Hulubescu left Romania for the US in 1998, having won a place in the U.S. green card lottery. Arriving in New York with her five-year-old daughter and six bags, she found a basement apartment and took a job as a restaurant hostess. She struggled to learn English. She did not apply for welfare payments. “I thought it would be unfair to others who really needed it.” Besides, as she tells her students today, “vocation comes from struggle. If you depend on the welfare system, you’re not going to go too far.”
Life in America offered Hulubescu many opportunities but few guarantees. “In Romania, I was given a year’s maternity leave. They didn’t offer that here. If you are raised socialist, you don’t understand that independence comes with responsibility and a price. So I started reading, trying to understand how the U.S. system came to be.” Eventually she earned a B.A. in social studies education and began teaching.
Hulubescu has attended Ashbrook’s teacher seminars since she first learned of them. Discussing primary documents helps her grasp the American view of events that shaped the lives of her parents and grandparents. Seminars on the Cold War recalled their resentment of America for allowing the Soviets to seize control of their country after World War II. Reading the dialogue between Stalin and Roosevelt in the primary documents, Hulubescu concluded that “FDR believed Stalin would keep his word to let Romanians have free elections. But Stalin merely said what FDR wanted to hear.”

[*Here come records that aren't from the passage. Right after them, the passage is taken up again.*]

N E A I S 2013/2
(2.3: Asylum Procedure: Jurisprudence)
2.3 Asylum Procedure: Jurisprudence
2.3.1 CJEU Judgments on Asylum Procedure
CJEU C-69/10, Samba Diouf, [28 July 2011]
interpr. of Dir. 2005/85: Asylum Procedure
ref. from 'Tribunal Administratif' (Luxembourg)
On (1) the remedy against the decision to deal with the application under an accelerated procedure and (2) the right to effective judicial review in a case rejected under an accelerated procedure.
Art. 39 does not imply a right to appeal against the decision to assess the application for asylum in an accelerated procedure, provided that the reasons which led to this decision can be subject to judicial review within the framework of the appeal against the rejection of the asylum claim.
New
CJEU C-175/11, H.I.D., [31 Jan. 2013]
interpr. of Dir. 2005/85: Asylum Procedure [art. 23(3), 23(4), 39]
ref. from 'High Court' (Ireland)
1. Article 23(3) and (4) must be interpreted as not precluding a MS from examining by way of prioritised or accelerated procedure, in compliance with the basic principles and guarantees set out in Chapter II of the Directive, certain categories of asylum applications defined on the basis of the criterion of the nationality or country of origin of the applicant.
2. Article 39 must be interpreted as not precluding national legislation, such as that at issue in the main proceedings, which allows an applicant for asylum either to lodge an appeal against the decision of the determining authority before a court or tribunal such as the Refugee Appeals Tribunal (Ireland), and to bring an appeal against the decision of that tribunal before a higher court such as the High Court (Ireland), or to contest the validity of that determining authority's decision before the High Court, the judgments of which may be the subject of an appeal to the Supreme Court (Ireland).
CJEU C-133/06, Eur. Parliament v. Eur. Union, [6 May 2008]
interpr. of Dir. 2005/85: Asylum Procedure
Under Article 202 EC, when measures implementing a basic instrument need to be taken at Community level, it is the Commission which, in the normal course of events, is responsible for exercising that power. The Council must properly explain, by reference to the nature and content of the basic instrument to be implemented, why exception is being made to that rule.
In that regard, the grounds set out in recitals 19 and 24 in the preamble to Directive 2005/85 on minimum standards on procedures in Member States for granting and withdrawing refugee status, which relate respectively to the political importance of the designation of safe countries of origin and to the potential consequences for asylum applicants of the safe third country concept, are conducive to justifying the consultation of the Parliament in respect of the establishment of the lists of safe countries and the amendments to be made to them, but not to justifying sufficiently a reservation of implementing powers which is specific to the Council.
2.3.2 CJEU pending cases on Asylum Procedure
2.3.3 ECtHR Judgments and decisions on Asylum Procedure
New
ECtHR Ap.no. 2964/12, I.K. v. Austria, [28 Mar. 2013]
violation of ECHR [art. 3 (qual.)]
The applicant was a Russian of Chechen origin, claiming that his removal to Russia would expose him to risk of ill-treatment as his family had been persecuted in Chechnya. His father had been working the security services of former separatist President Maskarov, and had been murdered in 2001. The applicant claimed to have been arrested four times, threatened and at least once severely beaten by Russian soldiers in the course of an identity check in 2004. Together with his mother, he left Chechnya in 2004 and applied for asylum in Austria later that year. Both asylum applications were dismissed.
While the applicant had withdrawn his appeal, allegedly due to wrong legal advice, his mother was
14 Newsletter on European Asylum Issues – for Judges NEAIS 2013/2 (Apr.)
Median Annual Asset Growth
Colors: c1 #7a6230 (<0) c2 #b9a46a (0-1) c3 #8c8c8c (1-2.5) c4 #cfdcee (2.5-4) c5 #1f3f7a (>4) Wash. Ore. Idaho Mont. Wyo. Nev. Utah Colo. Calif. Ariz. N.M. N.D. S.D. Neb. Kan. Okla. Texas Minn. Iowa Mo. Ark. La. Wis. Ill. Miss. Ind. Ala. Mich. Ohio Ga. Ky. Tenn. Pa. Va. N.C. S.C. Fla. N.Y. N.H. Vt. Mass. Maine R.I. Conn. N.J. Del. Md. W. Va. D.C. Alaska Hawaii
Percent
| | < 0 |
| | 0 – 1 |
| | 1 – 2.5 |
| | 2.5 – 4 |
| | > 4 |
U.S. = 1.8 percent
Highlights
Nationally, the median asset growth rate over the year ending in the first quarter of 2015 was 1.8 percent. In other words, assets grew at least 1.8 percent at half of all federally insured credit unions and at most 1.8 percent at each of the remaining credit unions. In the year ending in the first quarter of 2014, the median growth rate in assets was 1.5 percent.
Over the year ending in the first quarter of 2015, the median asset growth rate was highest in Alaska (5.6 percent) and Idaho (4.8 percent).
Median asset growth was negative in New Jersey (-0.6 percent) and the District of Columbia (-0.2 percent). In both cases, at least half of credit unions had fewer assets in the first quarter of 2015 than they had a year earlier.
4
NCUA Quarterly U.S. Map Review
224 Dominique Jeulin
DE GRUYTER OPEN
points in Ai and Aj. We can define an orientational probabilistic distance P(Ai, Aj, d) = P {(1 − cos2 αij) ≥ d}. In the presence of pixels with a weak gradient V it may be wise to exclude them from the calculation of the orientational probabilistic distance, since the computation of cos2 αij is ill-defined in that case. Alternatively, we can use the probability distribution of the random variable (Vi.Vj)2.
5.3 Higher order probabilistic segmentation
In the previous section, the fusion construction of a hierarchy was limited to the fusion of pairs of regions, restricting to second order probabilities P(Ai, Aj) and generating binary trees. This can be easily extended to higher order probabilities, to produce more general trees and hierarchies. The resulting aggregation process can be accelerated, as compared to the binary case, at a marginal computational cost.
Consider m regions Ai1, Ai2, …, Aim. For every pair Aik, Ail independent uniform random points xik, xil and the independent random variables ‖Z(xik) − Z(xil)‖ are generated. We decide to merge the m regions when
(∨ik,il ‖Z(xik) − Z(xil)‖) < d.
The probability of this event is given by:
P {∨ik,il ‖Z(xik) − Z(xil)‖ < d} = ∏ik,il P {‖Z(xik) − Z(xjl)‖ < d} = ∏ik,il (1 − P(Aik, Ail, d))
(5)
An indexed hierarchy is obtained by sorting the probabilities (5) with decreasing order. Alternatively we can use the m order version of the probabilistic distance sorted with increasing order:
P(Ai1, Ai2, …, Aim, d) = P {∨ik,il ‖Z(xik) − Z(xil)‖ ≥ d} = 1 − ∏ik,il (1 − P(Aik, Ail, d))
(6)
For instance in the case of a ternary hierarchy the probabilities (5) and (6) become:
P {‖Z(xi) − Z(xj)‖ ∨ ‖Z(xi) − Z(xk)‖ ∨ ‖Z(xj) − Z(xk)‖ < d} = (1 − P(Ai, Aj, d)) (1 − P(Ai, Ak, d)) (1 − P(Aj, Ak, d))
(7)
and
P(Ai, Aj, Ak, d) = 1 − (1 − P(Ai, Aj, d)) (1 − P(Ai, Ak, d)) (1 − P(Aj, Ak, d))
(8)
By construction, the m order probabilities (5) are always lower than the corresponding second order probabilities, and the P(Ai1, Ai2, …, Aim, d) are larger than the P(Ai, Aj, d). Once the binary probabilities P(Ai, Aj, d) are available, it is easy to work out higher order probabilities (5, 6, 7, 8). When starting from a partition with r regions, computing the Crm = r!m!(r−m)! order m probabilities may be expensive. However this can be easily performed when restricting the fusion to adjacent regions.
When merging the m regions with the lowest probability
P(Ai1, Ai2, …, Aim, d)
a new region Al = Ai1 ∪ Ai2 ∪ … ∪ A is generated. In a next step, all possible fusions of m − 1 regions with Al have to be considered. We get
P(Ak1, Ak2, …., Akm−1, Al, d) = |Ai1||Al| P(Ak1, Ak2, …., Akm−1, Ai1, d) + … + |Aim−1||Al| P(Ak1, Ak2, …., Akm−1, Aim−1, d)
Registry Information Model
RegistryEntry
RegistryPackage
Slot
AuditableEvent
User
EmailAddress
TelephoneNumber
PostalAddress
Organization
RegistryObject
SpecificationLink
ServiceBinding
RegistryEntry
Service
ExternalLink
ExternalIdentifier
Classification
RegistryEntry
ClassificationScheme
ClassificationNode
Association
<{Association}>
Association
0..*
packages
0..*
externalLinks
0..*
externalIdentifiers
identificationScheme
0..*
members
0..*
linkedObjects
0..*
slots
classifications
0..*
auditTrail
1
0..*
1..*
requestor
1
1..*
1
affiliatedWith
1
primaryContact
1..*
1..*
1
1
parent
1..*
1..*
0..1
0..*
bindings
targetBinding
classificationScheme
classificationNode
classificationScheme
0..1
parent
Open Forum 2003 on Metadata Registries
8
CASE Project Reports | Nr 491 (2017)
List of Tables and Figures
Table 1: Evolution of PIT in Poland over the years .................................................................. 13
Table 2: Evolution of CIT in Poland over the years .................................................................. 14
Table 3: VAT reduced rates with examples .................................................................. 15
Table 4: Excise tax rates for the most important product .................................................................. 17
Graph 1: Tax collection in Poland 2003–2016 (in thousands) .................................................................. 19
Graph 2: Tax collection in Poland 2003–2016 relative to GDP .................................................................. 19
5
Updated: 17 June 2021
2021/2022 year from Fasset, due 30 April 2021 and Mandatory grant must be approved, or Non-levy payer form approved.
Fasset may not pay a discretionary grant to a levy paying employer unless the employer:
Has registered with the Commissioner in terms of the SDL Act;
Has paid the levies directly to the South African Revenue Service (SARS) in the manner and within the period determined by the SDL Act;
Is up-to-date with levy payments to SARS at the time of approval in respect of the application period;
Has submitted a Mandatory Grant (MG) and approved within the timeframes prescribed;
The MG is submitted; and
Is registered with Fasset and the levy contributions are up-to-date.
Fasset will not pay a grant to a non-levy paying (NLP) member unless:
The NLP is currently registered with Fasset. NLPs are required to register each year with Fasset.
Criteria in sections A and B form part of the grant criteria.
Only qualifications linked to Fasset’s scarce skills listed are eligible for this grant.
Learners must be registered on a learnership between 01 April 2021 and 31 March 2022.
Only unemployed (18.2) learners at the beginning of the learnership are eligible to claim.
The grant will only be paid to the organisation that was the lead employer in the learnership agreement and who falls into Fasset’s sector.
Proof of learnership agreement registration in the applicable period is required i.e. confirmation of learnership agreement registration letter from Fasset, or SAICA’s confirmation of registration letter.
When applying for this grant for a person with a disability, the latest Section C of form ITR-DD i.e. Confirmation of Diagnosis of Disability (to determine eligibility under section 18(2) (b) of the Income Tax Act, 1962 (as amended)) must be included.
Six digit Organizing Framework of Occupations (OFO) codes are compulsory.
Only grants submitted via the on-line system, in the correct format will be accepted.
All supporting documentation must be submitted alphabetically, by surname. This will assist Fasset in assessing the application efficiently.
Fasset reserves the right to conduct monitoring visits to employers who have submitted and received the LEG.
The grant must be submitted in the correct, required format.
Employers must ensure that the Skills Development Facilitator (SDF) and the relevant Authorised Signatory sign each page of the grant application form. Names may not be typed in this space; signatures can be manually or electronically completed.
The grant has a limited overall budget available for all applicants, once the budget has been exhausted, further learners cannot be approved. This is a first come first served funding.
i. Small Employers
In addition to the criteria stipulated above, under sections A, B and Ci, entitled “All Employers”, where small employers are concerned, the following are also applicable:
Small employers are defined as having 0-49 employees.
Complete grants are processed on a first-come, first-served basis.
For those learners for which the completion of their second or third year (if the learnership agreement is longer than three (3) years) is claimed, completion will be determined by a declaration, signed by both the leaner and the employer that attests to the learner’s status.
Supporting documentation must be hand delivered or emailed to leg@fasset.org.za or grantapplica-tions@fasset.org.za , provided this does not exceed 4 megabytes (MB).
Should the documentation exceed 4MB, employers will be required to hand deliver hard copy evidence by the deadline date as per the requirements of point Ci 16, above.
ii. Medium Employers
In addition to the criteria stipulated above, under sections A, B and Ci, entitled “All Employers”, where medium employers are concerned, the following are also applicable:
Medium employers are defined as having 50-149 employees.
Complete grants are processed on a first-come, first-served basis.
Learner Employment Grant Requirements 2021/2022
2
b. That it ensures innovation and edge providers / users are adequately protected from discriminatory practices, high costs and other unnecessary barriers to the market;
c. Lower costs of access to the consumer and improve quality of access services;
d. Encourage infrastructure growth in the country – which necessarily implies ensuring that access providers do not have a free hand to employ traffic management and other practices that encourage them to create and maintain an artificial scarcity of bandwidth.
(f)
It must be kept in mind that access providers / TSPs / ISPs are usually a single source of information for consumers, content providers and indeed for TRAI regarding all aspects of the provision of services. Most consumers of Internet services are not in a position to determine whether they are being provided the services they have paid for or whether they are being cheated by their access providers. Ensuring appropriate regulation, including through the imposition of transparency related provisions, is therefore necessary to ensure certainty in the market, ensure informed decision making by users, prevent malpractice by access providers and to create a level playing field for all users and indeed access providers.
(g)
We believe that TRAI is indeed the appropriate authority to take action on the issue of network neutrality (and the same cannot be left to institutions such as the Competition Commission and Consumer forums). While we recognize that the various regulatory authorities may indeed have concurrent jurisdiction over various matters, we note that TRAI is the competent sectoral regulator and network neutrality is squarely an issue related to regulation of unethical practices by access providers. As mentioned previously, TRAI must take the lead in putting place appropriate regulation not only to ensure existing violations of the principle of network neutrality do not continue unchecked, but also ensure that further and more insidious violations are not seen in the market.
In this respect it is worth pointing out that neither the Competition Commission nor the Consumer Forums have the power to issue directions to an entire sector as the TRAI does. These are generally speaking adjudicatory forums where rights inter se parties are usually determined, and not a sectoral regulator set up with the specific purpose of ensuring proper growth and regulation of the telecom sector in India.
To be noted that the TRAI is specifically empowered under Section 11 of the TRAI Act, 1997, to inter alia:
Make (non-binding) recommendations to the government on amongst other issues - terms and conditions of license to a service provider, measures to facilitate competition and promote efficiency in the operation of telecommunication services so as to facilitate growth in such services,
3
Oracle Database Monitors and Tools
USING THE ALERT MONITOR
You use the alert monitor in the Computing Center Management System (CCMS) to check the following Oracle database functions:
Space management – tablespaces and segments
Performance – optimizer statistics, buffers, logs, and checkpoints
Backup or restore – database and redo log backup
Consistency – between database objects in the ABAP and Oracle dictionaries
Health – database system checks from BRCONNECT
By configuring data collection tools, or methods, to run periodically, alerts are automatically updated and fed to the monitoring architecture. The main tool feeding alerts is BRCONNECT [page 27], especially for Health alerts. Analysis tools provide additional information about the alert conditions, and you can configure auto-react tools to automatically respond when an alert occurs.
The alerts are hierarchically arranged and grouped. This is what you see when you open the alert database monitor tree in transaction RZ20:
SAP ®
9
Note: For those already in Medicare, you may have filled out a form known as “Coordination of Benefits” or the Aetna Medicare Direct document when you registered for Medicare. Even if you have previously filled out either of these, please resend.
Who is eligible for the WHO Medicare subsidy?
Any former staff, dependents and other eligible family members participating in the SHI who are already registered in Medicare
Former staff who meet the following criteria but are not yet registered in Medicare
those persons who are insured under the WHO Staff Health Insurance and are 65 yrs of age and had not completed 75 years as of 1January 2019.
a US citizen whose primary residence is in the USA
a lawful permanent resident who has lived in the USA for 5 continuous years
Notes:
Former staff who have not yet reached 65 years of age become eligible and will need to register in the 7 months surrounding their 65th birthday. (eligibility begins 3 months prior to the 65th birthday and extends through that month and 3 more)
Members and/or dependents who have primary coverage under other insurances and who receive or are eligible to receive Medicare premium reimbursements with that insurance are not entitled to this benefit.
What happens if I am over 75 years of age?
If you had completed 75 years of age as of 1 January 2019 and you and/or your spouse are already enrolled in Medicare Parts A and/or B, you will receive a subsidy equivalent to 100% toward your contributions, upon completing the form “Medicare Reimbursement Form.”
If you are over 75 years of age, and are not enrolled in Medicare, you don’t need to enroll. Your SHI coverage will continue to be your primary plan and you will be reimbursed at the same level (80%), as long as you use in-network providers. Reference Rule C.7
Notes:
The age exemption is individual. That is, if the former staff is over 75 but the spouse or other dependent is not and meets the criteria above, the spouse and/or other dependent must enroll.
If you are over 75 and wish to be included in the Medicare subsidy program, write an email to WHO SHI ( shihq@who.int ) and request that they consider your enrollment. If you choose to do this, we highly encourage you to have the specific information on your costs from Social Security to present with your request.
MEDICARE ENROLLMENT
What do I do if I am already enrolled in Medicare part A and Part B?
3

Ashbrook weekend colloquia on George Washington held at Mount Vernon, and another on Thomas Jefferson that included a trip to Monticello, deepened Hulubescu’s knowledge of the American Founders, whom she sees as “brilliant minds coming together to plan a change in government,” in contrast to the Romanian leaders who were “simply plotting a way to gain more power for themselves.” She admires the “beautiful system of checks and balances” the Founders put in place to prevent any branch of government from growing too powerful.
Hulubescu teaches in live online sessions, frequently using excerpted primary documents. She advises students to explore Ashbrook’s Teaching American History online library. “If I finish a lesson early, I can bring the site up and share my screen so they’ll see what’s there.” When teaching the Cold War, she brings in her own experience, itself a kind of primary document from the past. The voices of those who lived through history break through “the veil of apathy” that shrouds textbooks, touching students’ imagination. These voices also preserve possibilities for a better political life during times when speech is suppressed. Hulubescu recalls a poem by Romanian writer Mihai Eminescu about what one sees when looking at the night sky. “You see light from stars that may no longer exist—they may have gone into black holes—but their light is still there.”
Above all, Hulubescu wants her students to realize that, although “you cannot control the time and the place where you are born, you can try to make your time better for all those who share that moment with you. We who are from small countries have gotten stepped on a lot. But you in the US have this wonderful political system. Why don’t you learn from it and do the best you can for those who live now?”